List of tasks.
• a. Answer these questions from the text on Iguana taxonomy:
(i) Which species did Breuil et al. (2020) find to be the most basal member of the genus?
(ii) Which subspecies of green iguana is listed for Saint Lucia?
(iii) How many extant species in the genus are widely recognized?
• b. Repeat everything in the Iguana taxonomy text from "A study by Breuil" down to "are widely recognized.", without any change.

Text provided.
○ ○ ○ ○ ○

A study by Breuil et al. (2020) found the taxonomy of the genus Iguana as follows, with I. delicatissima being the most basal member of the group. The species are classified as subspecies based on the ReptileDatabase definitions.

The Reptile Database synonymizes I. rhinolopha with I. iguana, only considering it a distinctive population, and recognizes I. insularis and I. melanoderma as subspecies of I. iguana. Four subspecies of green iguana are recognized under this treatment: I. i. insularis (Saint Vincent & the Grenadines and Grenada), I. i. sanctaluciae (Saint Lucia), I. i. melanoderma (parts of the northern Lesser Antilles, and potentially coastal Venezuela, the Virgin Islands, and Puerto Rico), and I. i. iguana (mainland South America).

=== Extant species ===
Two extant species in the genus Iguana are widely recognized.

○ ○ ○ ○ ○

Saved data entries.
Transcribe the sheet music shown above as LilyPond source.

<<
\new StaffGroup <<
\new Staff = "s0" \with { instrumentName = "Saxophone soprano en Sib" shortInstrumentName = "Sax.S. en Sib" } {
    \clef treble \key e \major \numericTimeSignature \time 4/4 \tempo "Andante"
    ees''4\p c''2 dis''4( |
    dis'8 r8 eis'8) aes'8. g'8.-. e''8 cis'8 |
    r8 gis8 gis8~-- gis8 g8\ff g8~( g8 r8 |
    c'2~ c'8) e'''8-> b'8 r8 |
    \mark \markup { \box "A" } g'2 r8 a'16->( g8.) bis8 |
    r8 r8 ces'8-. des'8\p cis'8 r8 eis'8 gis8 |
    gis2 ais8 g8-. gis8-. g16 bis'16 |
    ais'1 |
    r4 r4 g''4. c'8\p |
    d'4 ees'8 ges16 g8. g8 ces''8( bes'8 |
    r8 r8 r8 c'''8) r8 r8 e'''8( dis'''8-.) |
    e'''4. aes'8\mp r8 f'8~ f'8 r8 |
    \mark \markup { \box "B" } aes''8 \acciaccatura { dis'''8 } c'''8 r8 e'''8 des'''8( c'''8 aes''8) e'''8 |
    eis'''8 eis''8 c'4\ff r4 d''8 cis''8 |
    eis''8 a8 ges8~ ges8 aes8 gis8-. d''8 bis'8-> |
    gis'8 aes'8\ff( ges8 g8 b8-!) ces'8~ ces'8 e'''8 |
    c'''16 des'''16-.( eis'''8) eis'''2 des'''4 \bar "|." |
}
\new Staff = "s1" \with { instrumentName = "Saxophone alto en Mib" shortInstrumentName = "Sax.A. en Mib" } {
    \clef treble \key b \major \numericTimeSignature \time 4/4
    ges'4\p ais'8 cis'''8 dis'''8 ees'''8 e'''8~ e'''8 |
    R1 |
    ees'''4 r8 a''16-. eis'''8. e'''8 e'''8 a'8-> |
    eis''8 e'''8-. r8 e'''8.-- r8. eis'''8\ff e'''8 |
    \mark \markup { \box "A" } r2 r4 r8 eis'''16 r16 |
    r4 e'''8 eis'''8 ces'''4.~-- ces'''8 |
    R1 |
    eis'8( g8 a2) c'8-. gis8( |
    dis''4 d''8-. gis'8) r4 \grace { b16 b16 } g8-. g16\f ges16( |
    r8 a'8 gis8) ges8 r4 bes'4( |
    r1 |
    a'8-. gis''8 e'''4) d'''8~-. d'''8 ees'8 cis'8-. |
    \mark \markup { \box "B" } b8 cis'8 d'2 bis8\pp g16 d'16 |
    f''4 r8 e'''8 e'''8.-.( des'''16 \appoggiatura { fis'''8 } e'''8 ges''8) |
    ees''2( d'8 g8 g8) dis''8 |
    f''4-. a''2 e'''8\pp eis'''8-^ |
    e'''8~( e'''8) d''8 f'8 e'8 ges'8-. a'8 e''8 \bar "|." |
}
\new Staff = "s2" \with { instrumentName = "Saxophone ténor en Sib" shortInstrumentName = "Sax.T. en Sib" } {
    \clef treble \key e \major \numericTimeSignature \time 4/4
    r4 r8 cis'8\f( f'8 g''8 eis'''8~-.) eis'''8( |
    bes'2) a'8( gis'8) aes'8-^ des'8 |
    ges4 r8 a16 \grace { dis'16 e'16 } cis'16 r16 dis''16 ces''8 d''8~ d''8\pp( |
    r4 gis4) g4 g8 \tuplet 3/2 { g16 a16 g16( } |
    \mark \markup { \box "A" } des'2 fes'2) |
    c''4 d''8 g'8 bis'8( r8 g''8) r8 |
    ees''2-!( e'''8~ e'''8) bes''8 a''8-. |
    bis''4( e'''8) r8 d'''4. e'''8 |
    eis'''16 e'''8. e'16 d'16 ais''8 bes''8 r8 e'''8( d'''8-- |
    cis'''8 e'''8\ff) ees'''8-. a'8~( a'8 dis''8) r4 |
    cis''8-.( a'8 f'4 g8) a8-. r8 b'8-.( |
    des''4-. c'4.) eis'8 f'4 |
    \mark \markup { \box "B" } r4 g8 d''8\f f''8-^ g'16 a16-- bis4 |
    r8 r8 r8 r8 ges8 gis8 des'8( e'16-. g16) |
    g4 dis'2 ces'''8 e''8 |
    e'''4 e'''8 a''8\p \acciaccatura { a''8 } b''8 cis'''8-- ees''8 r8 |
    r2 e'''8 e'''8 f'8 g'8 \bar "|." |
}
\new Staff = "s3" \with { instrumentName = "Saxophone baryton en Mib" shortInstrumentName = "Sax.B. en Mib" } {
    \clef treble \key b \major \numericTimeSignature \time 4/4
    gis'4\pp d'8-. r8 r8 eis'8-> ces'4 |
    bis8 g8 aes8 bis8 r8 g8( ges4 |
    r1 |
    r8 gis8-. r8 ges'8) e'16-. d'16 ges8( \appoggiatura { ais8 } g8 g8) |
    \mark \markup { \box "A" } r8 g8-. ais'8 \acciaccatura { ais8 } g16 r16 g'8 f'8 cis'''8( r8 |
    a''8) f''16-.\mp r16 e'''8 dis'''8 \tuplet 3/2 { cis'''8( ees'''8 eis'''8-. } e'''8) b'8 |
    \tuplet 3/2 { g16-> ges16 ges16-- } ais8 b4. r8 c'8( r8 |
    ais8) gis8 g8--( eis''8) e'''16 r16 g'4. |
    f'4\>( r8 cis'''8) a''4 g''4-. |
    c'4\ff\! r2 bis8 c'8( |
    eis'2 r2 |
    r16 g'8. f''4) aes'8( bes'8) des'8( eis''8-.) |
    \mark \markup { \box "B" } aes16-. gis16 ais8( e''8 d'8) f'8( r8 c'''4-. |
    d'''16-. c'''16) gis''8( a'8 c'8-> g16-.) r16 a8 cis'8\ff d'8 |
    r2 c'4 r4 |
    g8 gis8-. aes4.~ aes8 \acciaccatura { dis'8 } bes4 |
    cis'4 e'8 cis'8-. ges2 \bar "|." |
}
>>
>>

○ ○ ○ ○ ○

Solutions for each task.
• a.
(i) I. delicatissima
(ii) I. i. sanctaluciae
(iii) Two

• b.
A study by Breuil et al. (2020) found the taxonomy of the genus Iguana as follows, with I. delicatissima being the most basal member of the group. The species are classified as subspecies based on the ReptileDatabase definitions.

The Reptile Database synonymizes I. rhinolopha with I. iguana, only considering it a distinctive population, and recognizes I. insularis and I. melanoderma as subspecies of I. iguana. Four subspecies of green iguana are recognized under this treatment: I. i. insularis (Saint Vincent & the Grenadines and Grenada), I. i. sanctaluciae (Saint Lucia), I. i. melanoderma (parts of the northern Lesser Antilles, and potentially coastal Venezuela, the Virgin Islands, and Puerto Rico), and I. i. iguana (mainland South America).

=== Extant species ===
Two extant species in the genus Iguana are widely recognized.